只是,当她离门口尚有一步之距,便觉得有股力将她往后拉。她还未来得及反应,便发现自己已坐在墨渊的大腿上,半躺在他的臂弯中。她这才回想起,她在西海遇溺时,原来墨渊曾用口为她渡气,那时也正是这个姿势。白浅以这个角度仰视着一直敬仰的师父,总觉有股压迫感从上而来。
「离镜身归混沌的那一天,你不是说过不想再逃避吗?为何现在却不肯去面对我的情,以及你自己的心?」
「师父的情……十七从不知……」白浅回避着那炽热的目光,墨渊用手轻托起她的面庞,让她直视自己:「你可知道,我刚才弹的曲子是什么? 」
「十七不知道。」
「那是凤求凰,现在可明白了?」看到白浅惊讶得说不出话的表情,他继续说:「白浅,七万年前,我那句「等我」是对你说的。我争分夺秒地修补元神,就是为了要回来见你,也希望等到我回来后你已明白男女之情。可惜我终究是醒得太迟,那时你已跟夜华两情相悦更订下婚约,我亦只好将情意寄在那雪夜的琴曲中。后来你得回记忆并退了婚,却又要来翼界帮助胭脂,我们又得暂别,然而我愿这次换我等你,等你从情伤中复原、等你完成翼界的事回到我身边、等你的来信、等你明白我的心意。 」
「师父……」听到这里,白浅早已热泪盈眶。她可从没想到,不染凡尘的师父对自己竟是这般心意。

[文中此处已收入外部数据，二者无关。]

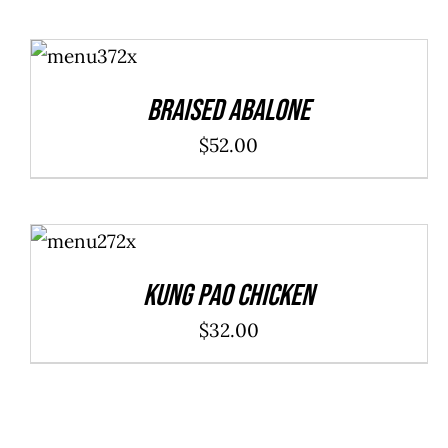
ADD TO
CART
/
DETAILS
Braised Abalone
$
52.00
ADD TO
CART
/
DETAILS
Kung Pao Chicken
$
32.00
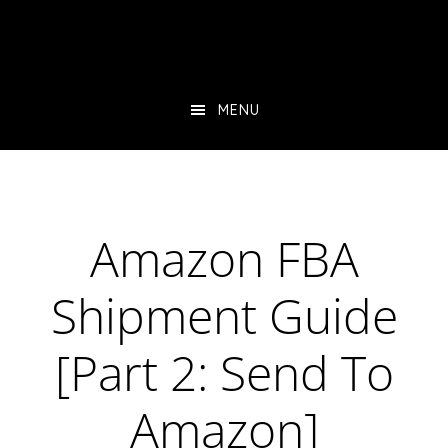
Skip
Skip
Skip
to
to
to
main
primary
footer
content
sidebar
MENU
Amazon FBA
Shipment Guide
[Part 2: Send To
Amazon]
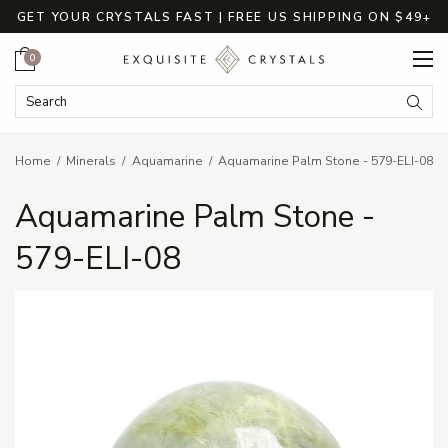
GET YOUR CRYSTALS FAST | FREE US SHIPPING ON $49+
Cart
0
Search Keyword:
Searc
Home
Minerals
Aquamarine
Aquamarine Palm Stone - 579-ELI-08
Aquamarine Palm Stone -
579-ELI-08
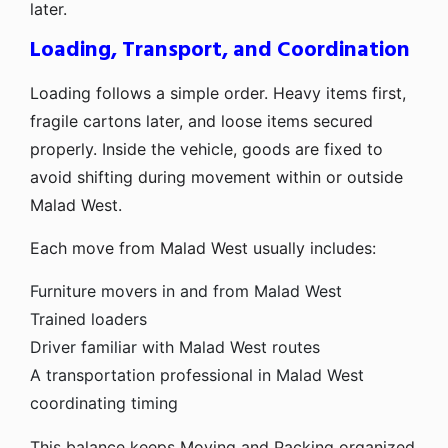
later.
Loading, Transport, and Coordination
Loading follows a simple order. Heavy items first,
fragile cartons later, and loose items secured
properly. Inside the vehicle, goods are fixed to
avoid shifting during movement within or outside
Malad West.
Each move from Malad West usually includes:
Furniture movers in and from Malad West
Trained loaders
Driver familiar with Malad West routes
A transportation professional in Malad West
coordinating timing
This balance keeps Moving and Packing organized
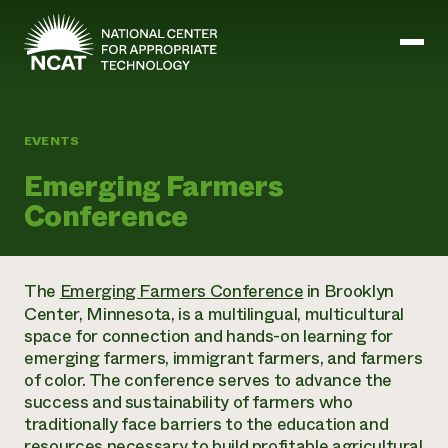
Skip to main content
EVENTS
Mission and Vision
Emerging Farmers
History
Conference
ATTRA
ATTRA
Abundant Ogallala
Biochar Policy Project
Leadership
The
Emerging Farmers Conference
in Brooklyn
Regenerative Grazing
Business and Risk Management
Staff
Center, Minnesota, is a multilingual, multicultural
Soil for Water
Crops
Regions
space for connection and hands-on learning for
Transition to Organic Partnership Program
Farm Energy, Tools, and Equipment
Board of Directors
Wool Quality Improvement Program
emerging farmers, immigrant farmers, and farmers
Farming and Ranching Methods
Armed to Farm Trainings
Careers
of color. The conference serves to advance the
Livestock
Event Calendar
Marketing
success and sustainability of farmers who
Organic Farming and Ranching
traditionally face barriers to the education and
Armed to Farm
Soil and Water
resources necessary to build profitable agricultural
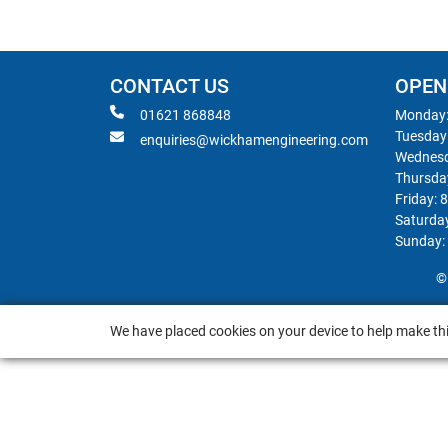
CONTACT US
OPEN
01621 868848
Monday:
Tuesday
enquiries@wickhamengineering.com
Wednesd
Thursda
Friday: 
Saturda
Sunday:
©
We have placed cookies on your device to help make thi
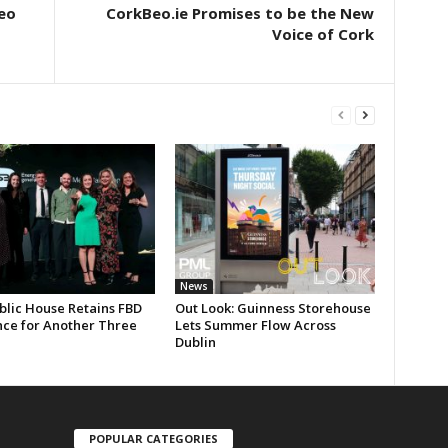
eo
CorkBeo.ie Promises to be the New
Voice of Cork
News
blic House Retains FBD
Out Look: Guinness Storehouse
nce for Another Three
Lets Summer Flow Across
Dublin
POPULAR CATEGORIES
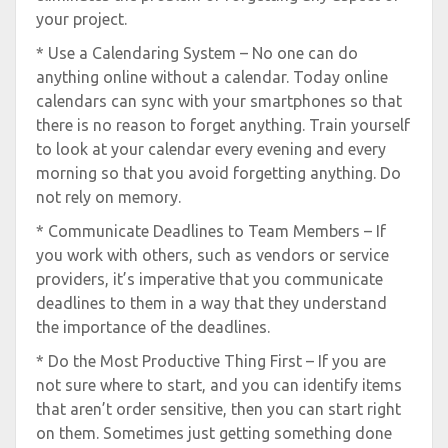
your project.
* Use a Calendaring System – No one can do
anything online without a calendar. Today online
calendars can sync with your smartphones so that
there is no reason to forget anything. Train yourself
to look at your calendar every evening and every
morning so that you avoid forgetting anything. Do
not rely on memory.
* Communicate Deadlines to Team Members – If
you work with others, such as vendors or service
providers, it’s imperative that you communicate
deadlines to them in a way that they understand
the importance of the deadlines.
* Do the Most Productive Thing First – If you are
not sure where to start, and you can identify items
that aren’t order sensitive, then you can start right
on them. Sometimes just getting something done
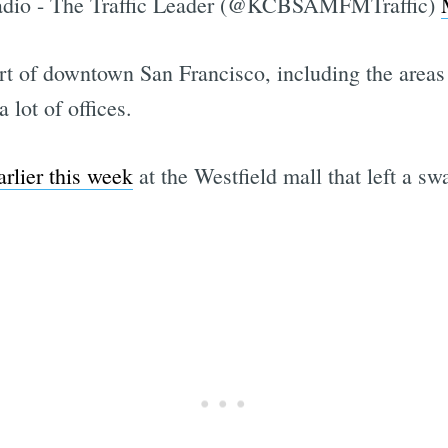
io - The Traffic Leader (@KCBSAMFMTraffic)
art of downtown San Francisco, including the area
lot of offices.
rlier this week
at the Westfield mall that left a sw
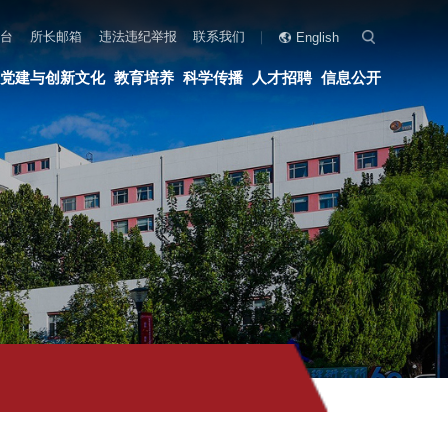
联系我们
English
科学传播
人才招聘
信息公开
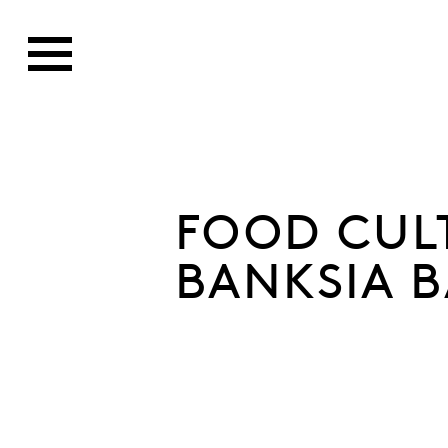
FOOD CUL
BANKSIA 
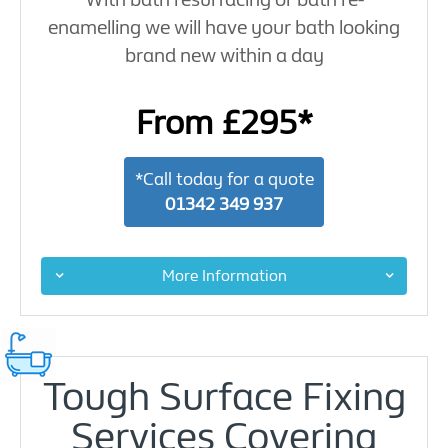
enamelling we will have your bath looking
brand new within a day
From £295*
*Call today for a quote
01342 349 937
More Information
Tough Surface Fixing
Services Covering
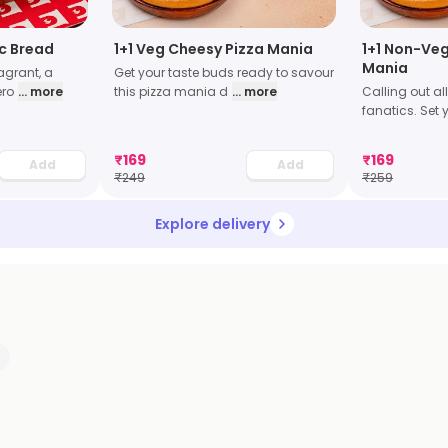
ic Bread
1+1 Veg Cheesy Pizza Mania
1+1 Non-Veg
Mania
grant, a
Get your taste buds ready to savour
ero
... more
this pizza mania d
... more
Calling out al
fanatics. Set y
₹
169
₹
169
Add
Add
₹
249
₹
259
Explore delivery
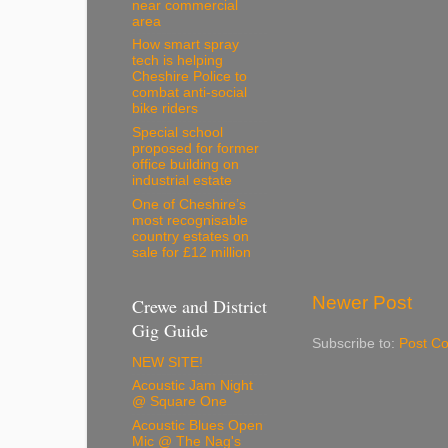
near commercial
area
How smart spray
tech is helping
Cheshire Police to
combat anti-social
bike riders
Special school
proposed for former
office building on
industrial estate
One of Cheshire’s
most recognisable
country estates on
sale for £12 million
Newer Post
Crewe and District
Gig Guide
Subscribe to:
Post C
NEW SITE!
Acoustic Jam Night
@ Square One
Acoustic Blues Open
Mic @ The Nag's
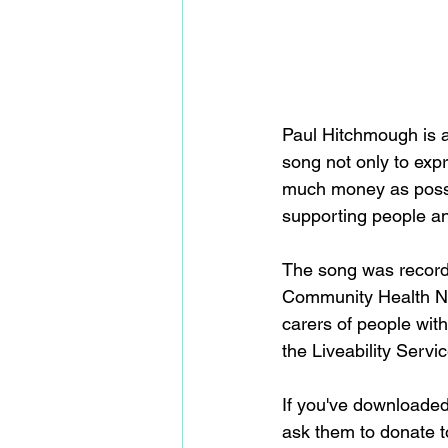
Paul Hitchmough is 
song not only to expr
much money as possibl
supporting people an
The song was recorded
Community Health NHS
carers of people wit
the Liveability Servi
If you've downloaded
ask them to donate t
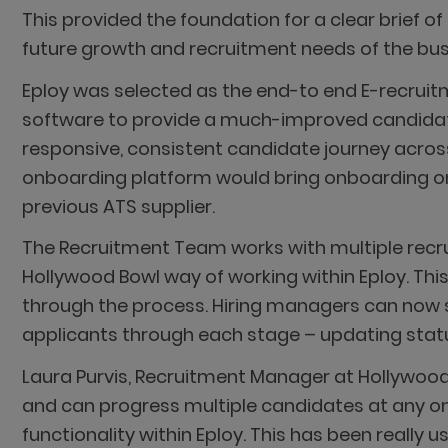
This provided the foundation for a clear brief o
future growth and recruitment needs of the bus
Eploy was selected as the end-to end E-recruitm
software to provide a much-improved candidate
responsive, consistent candidate journey across
onboarding platform would bring onboarding onli
previous ATS supplier.
The Recruitment Team works with multiple recrui
Hollywood Bowl way of working within Eploy. Thi
through the process. Hiring managers can now se
applicants through each stage – updating statu
Laura Purvis, Recruitment Manager at Hollywood
and can progress multiple candidates at any o
functionality within Eploy. This has been really u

「我已向你表明了我的情意,你也告诉我你的心意好吗?」他一只手握起她的手放在她心口上:「坦诚面对你的真心吧,如果你只愿当我是师父,我便只当你的师父,以后也不再提这件事。」墨渊诚挚的表白令白浅无比动容,只是……
「师父,对不起,十七配不起师父。」一滴泪水从眼角滑下,润泽了那颗夜明珠。
「此话何解?」墨渊扶起这楚楚可怜的小狐狸,让她靠在自己的肩膊上,平视着她。
「师父是父神嫡子,掌乐司战之神;十七学艺不精,又常常闯祸,连飞升上仙的劫也是师父挡的,还连累师父生祭东皇钟,怎么配得起师父呢?」水汪汪的大眼睛中满是难过。
「你不也是四海八荒第一绝色吗?而且又是青丘女君,更再次封印了东皇钟,为四海八荒解厄。在我魂飞魄散之后,你也为我取了七万年心头血保我仙身。如果连你也配不上,四海八荒还有哪位女仙配得上我?」
「这...... 应该没有吧。」当年她可是觉得即使是瑶光上神也配不上她师父的。
「其实即使你并非四海八荒第一绝色、不是青丘女君、没有封印东皇钟、甚至不曾为我取心头血也不要紧。我俩心意相通不也就够了吗?」
「师父。」白浅十分感动,但仍有些犹豫:「我们可是师徒,我又退过两次婚。师父原是受四海八荒景仰的,岂可为了十七备受非议?」
「我墨渊何曾畏过人言?」理直气壮的气度,一如七万年前;他,确实一直没变。
「只是,」白浅心中最介怀的却是那件事:「我跟夜华曾有些过去,还生了孩子…..」
「那只是歴劫,凡间事,凡间了。」墨渊轻抚她的脸颊,淡然地说。
「不是的,即使歴劫那段不作数,十七亦已非完璧。」白浅的泪水像断了线的珍珠:「都怪十七以往太随便,师父这么完美,应该找个玉洁冰清的女子才是。」
「我不介意。」墨渊温柔地用绣帕替她印干眼泪:「神仙岁月悠长,总会有些过去。如果我跟别的女仙有过去,你会嫌弃我吗?」
「十七不会的。」
「我也不会。」墨渊坚定而真诚地说:「即使我不是你的第一个,但我们可以成为彼此今后的唯一,这样也就很好了。」继而郑重地问道:「你可愿成为我今后的唯一?」
墨渊的胸怀气度再一次令白浅叹服,感动地说:「我真的可以接受吗?」
「只要你心里有我就可以,告诉我你的真心。」再握着她的手放在心口上。白浅回想他们这些年来的经歴,心中已有答案。她有些害羞,于是勾着他的脖子凑到他耳边说:「十七心中一直有师父,只是以前不开窍,以为是像对家人的亲近,以为那七万年等候是报恩,其实心中早已对师父动了情而不自知,也不敢承认。十七很想以后长久伴着师父,每天让师父牵着去散步,靠在师父身旁听师父弹琴,还有……」说着面都红透了。
「还有什么?」墨渊把她的腰再圈紧一些,让她紧贴自己。
「像现在这样。」以及像今早那样。
墨渊心道这害羞的小狐狸真是可爱,托住她的后脑,用额头紧贴着她的额,问道:「回答我,你愿意成为我今后的唯一,也让我成为你今后的唯一吗?」
「我愿意。」
我愿意,这三个字没有一个是合着嘴唇发音的,但是说出来之后,两人的嘴唇便贴在一起。这不是她的初吻,但这是以后唯一可以跟她接吻的男子。白浅依稀记得,夜华的吻很热炽霸道,像要把她占有,她也就半推半就地接受了;但墨渊的吻是温柔内敛,充满了对她的怜惜,使她想主动跟他融合。七万年的等待,令这个吻不只是□□的交流,而是灵魂的契合。
夜已过半,窗外阴霾尽散,夜空清朗。而他们沉醉于彼此唇舌间的甜蜜,未有闲情留意屋外繁星点点。